May 25, 2018
Toll roads cause great irritation with motorists across the country and in Illinois. Proponents argue that the roads are largely self-sufficient and paid for by those who use them, while opponents complain of the high tolls and the restrictions on freedom of movement. One interesting Illinois Supreme Court case in the nineteenth century concerned the inheritance of a Milwaukee Avenue toll road.
Amos J. Snell was a wealthy Chicago landlord with thousands of tenants. In 1870, he purchased the Northwestern Plank-Road toll road. The road was built by the Northwestern Plank-Road Company under an 1849 grant by the state of Illinois. Plank roads were so rough they were also known as corduroy roads, but they were an improvement over rutty dirt roads that instantly turned to mud after a good rain. The state authorized the company to finance the road with toll gates. Toll roads could not operate in the City of Chicago, but the beginning of the toll road — at Fullerton and Milwaukee — was not in the city limits at the time. The toll portion of the road ran all the way to the boundary of Lake and Cook counties, near Wheeling. When Snell bought the road, he improved it with gravel but also erected more toll gates, much to the public's anger.
By the 1880s, Snell was a millionaire with the toll road his most lucrative investment. On February 9, 1888, Snell was awakened by a burglar and murdered in his home. No one was ever charged for the murder, which made the national news, although many suspected Willie Tascott, who disappeared forever. Snell did not leave a will, and his heirs moved to secure his estate, particularly the valuable toll road.

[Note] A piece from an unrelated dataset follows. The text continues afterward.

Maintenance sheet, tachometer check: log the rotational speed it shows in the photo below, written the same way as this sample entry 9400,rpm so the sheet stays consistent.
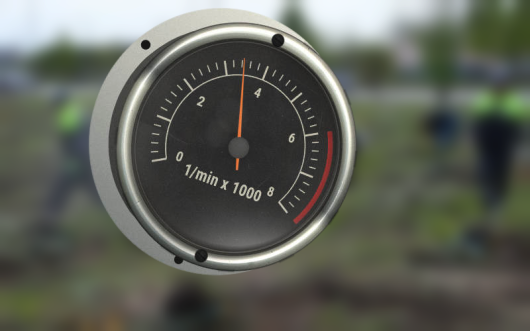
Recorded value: 3400,rpm
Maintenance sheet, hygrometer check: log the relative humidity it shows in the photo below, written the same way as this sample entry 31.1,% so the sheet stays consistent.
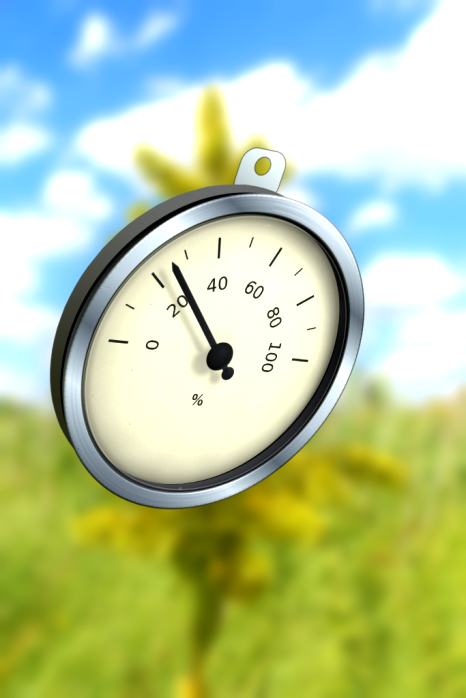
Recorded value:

After Snell's death, the city of Chicago, which had extended its boundaries into areas containing parts of the road, began to tear down the toll gates because toll roads were not permissible in the city. Snell’s heirs sued the City of Chicago to prevent the city from removing the gates. Snell's heirs contended that they had the right to operate the toll road because when Snell bought the road, the right to charge tolls was part of the agreement and noted in the sale contract.
The Superior Court of Chicago ruled for the city, and the Snell heirs appealed to the Illinois Supreme Court, 133 Ill. 413 (1890). Justice Benjamin Magruder, writing for the Court, agreed with the Superior Court judgment, noting that the authority granted by the state to the old company was held by Snell as a life estate and the right to collect tolls could not be passed along forever to Snell's descendants despite what the sales agreement said. The continued authority to charge tolls was contrary to public policy and the ''free and untrammeled use [of roads] belongs to the public.'' Snell’s heirs then appealed to the U.S. Supreme Court, 152 U.S. 191 (1894), which upheld the decision. The Court admitted that Snell might have secured the right to collect tolls perpetually if he had incorporated his business under the law. Failing to do that, he had nothing to pass on after his lifetime.
Milwaukee Avenue has been a “free and untrammeled” road ever since.